Saved entries -
################
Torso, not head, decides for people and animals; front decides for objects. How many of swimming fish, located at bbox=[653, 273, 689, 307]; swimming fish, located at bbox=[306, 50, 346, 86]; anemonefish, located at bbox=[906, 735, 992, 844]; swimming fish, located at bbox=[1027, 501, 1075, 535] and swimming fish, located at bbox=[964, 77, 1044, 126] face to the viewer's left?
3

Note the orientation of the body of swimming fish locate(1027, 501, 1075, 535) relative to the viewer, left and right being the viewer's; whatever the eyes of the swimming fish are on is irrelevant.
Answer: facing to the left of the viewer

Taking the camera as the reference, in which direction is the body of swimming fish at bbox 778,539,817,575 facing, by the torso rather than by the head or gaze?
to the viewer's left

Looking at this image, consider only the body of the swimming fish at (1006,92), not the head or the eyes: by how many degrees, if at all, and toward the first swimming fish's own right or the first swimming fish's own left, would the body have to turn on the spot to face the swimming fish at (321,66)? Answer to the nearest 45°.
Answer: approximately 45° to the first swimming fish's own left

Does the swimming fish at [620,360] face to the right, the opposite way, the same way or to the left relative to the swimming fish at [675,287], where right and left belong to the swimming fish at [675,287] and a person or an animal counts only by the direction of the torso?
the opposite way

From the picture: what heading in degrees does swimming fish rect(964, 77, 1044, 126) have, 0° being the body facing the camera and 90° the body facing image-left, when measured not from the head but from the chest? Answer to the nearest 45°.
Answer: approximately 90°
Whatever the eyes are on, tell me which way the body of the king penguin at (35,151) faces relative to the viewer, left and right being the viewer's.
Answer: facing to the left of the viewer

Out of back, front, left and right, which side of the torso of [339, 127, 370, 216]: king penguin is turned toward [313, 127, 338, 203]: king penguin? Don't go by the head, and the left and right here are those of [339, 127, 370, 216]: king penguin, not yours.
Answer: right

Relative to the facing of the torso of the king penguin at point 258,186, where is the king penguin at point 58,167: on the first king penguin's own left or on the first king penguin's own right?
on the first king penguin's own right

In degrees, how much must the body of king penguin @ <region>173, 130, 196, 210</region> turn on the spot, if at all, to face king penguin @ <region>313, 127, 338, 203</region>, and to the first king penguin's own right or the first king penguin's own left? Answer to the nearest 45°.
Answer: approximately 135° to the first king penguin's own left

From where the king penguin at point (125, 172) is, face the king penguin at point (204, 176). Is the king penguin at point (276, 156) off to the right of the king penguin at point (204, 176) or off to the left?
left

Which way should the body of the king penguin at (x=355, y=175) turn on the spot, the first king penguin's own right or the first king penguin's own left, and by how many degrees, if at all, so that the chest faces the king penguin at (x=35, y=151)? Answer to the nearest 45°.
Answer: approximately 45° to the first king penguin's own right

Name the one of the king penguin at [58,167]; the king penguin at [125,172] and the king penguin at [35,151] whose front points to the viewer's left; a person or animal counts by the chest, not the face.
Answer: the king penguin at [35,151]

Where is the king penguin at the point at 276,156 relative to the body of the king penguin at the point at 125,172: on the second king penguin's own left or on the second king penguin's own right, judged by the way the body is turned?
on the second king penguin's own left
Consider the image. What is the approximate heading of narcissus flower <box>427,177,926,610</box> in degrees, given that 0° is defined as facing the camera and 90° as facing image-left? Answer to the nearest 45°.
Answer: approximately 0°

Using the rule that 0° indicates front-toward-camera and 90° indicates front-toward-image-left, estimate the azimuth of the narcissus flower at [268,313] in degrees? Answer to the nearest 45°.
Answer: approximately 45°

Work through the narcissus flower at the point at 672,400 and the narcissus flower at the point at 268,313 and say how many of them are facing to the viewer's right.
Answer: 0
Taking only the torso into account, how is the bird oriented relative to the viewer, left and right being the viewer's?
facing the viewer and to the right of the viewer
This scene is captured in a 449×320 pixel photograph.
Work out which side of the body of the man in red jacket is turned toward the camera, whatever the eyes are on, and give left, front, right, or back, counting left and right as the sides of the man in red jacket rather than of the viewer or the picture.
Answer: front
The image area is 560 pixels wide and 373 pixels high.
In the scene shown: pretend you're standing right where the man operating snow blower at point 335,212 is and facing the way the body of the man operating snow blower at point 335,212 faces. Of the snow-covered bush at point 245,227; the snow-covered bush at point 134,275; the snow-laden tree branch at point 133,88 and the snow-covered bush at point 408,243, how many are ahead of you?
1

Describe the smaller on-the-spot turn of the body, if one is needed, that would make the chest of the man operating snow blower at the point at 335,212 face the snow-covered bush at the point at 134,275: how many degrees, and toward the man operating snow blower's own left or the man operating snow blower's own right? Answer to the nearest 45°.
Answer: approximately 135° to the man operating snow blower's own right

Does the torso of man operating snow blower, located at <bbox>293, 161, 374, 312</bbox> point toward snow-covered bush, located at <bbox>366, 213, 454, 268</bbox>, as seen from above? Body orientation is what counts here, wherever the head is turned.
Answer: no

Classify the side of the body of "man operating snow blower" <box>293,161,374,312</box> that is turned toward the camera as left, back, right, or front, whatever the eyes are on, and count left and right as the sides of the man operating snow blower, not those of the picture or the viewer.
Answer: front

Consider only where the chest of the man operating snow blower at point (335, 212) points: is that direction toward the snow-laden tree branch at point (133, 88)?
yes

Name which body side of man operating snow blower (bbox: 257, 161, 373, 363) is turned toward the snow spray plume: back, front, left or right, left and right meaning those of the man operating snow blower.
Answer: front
################
What the exercise asks - Duplicate every one of the saved entries above, keeping each line identical to the original.

Written answer -
Torso, not head, decides for people and animals; front decides for objects. How many of swimming fish, located at bbox=[653, 273, 689, 307]; swimming fish, located at bbox=[306, 50, 346, 86]; anemonefish, located at bbox=[906, 735, 992, 844]; swimming fish, located at bbox=[1027, 501, 1075, 535] and swimming fish, located at bbox=[964, 77, 1044, 126] face to the viewer's left?
3

Note the orientation of the body of swimming fish locate(1027, 501, 1075, 535) relative to the viewer, left and right being the viewer's; whatever the eyes of the swimming fish are on is irrelevant.
Answer: facing to the left of the viewer

Taking the camera as the reference, in which direction is the body of swimming fish at bbox 778,539,817,575 facing, by the torso rather than by the head or gaze?
to the viewer's left

Looking at this image, consider only the body of the swimming fish at (1006,92), not the head or the eyes: by how many degrees, if at all, and toward the first swimming fish's own right or the first swimming fish's own left, would the body have to turn on the spot to face the swimming fish at (321,66)? Answer to the nearest 45°.
Answer: approximately 45° to the first swimming fish's own left

Does the swimming fish at [620,360] face to the right, the opposite way, the same way or to the left relative to the swimming fish at [675,287], where right and left belong to the swimming fish at [675,287] and a person or an animal counts only by the direction of the torso?
the opposite way

From the picture: what heading in degrees does swimming fish rect(964, 77, 1044, 126) have, 0° being the body facing the camera and 90° the body facing image-left, when measured not from the head but from the chest? Answer to the nearest 45°.
Answer: approximately 90°
Whatever the eyes are on, tell me which way the body of the king penguin at (35,151) faces relative to the viewer, left and right being the viewer's.
Answer: facing to the left of the viewer

Out of back, front, left and right, which side of the torso of [339, 127, 370, 216]: king penguin is turned toward [313, 127, 338, 203]: king penguin? Don't go by the head, and the left and right here are those of [339, 127, 370, 216]: king penguin, not yours.
Answer: right

Relative to the facing of the torso of the king penguin at point 258,186, where is the king penguin at point 58,167: on the first king penguin's own left or on the first king penguin's own right?
on the first king penguin's own right

In degrees, how much must the body of king penguin @ <region>173, 130, 196, 210</region> turn on the spot, if at all, to face king penguin @ <region>313, 127, 338, 203</region>, and to the first king penguin's own right or the first king penguin's own left? Answer to the nearest 45°.
Answer: approximately 135° to the first king penguin's own left

From where the king penguin at point (125, 172) is, face the king penguin at point (204, 176). Is the king penguin at point (276, 156) off to the right of the king penguin at point (204, 176) or off to the left?
left

Which way should the body of the king penguin at (x=355, y=175) turn on the spot, the first king penguin's own right or the first king penguin's own left, and by how many degrees, if at all, so that the chest faces the king penguin at (x=35, y=151)? Answer to the nearest 45°.
Answer: approximately 45° to the first king penguin's own right

Name the one of the king penguin at [58,167]; the king penguin at [125,172] and the king penguin at [35,151] whose front points to the viewer's left; a person or animal counts by the chest, not the face.
Answer: the king penguin at [35,151]

Where is the king penguin at the point at 276,156 relative to the body of the king penguin at the point at 125,172: on the second king penguin's own left or on the second king penguin's own right, judged by the way the body is turned?
on the second king penguin's own left
Consider the image. What is the approximate heading of narcissus flower <box>427,177,926,610</box> in degrees, given that 0° is defined as facing the camera and 90° as facing image-left? Answer to the nearest 45°.
Answer: approximately 0°

Using the rule that 0° indicates front-toward-camera and 90° indicates front-toward-image-left, estimate the azimuth of the narcissus flower at [268,313] in degrees? Answer to the nearest 45°.
Answer: approximately 45°

Work through the narcissus flower at the point at 672,400 and the narcissus flower at the point at 268,313 and say how many of them are facing to the viewer's right.
Answer: 0
Taking only the torso into account, how is the bird oriented relative to the viewer, left and right being the viewer's?
facing the viewer and to the right of the viewer
This scene is captured in a 449×320 pixel photograph.
Work out which side of the body of the man in red jacket is turned toward the camera, whatever the eyes are on, and give left, front, right, or back, counting left and right as the sides of the man in red jacket rather than of the viewer or the picture.
Answer: front
The image area is 560 pixels wide and 373 pixels high.
In the scene shown: pretend you're standing right where the man operating snow blower at point 335,212 is and facing the way the body of the man operating snow blower at point 335,212 faces. Of the snow-covered bush at point 245,227; the snow-covered bush at point 134,275; the snow-laden tree branch at point 133,88 and the snow-covered bush at point 408,243, how many are ahead of you?
1

Describe the smaller on-the-spot turn of the body, if one is needed, that would make the chest of the man operating snow blower at the point at 335,212 face the snow-covered bush at the point at 134,275: how many degrees, and toward the man operating snow blower's own left or the man operating snow blower's own right? Answer to the nearest 45°.
Answer: approximately 135° to the man operating snow blower's own right

Does the torso of man operating snow blower, located at <bbox>293, 161, 374, 312</bbox> point toward snow-covered bush, located at <bbox>366, 213, 454, 268</bbox>, as seen from above? Body orientation is what counts here, wherever the head is turned.
Answer: no

Classify the side of the body of "man operating snow blower" <box>293,161,374,312</box> that is turned toward the camera as left, back, right, or front, whatever the eyes are on, and count left and right as the sides of the man operating snow blower, not those of the picture or the viewer.
Answer: front

Consider only where the chest of the man operating snow blower at point (335, 212) points: is that direction toward the snow-laden tree branch at point (133, 88)?
yes

Name which body side of man operating snow blower (bbox: 257, 161, 373, 363) is turned toward the snow spray plume: back, front, left or right, left and right meaning those of the man operating snow blower.
Answer: front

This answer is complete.